■ What you will do:
Among the lines of the data, copy those that hold "Walter".

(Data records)
──────

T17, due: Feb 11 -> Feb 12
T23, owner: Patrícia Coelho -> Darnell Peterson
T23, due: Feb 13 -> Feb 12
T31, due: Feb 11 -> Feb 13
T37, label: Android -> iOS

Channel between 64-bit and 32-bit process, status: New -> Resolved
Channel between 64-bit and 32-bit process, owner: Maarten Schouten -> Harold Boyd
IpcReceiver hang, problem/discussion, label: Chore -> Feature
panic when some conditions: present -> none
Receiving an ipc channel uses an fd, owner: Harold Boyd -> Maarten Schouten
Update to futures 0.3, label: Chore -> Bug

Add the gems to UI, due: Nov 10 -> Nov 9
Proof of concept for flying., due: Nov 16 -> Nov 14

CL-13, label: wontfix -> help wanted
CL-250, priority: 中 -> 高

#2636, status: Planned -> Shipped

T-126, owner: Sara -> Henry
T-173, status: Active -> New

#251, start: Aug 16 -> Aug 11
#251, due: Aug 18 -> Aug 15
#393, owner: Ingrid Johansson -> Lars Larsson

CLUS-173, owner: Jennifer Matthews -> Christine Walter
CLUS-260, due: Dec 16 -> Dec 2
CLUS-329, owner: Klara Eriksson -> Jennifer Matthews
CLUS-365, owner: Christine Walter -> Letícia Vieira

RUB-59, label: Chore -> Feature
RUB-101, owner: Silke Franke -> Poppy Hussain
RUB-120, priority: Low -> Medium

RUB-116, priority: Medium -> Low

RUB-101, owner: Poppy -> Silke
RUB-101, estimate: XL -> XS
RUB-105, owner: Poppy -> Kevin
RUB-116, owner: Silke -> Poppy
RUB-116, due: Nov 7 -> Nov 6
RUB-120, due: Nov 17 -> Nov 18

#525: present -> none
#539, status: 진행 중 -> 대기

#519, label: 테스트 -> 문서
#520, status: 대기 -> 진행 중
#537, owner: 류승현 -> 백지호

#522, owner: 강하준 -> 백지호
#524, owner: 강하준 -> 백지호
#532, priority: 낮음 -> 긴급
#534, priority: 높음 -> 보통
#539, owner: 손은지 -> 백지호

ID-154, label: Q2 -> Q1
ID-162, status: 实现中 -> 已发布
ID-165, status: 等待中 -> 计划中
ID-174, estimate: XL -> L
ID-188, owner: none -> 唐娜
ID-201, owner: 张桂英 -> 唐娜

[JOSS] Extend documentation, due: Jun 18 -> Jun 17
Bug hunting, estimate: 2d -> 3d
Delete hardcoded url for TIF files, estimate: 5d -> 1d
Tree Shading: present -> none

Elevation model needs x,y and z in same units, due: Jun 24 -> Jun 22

──────

■ Solved exercise:
CLUS-173, owner: Jennifer Matthews -> Christine Walter
CLUS-365, owner: Christine Walter -> Letícia Vieira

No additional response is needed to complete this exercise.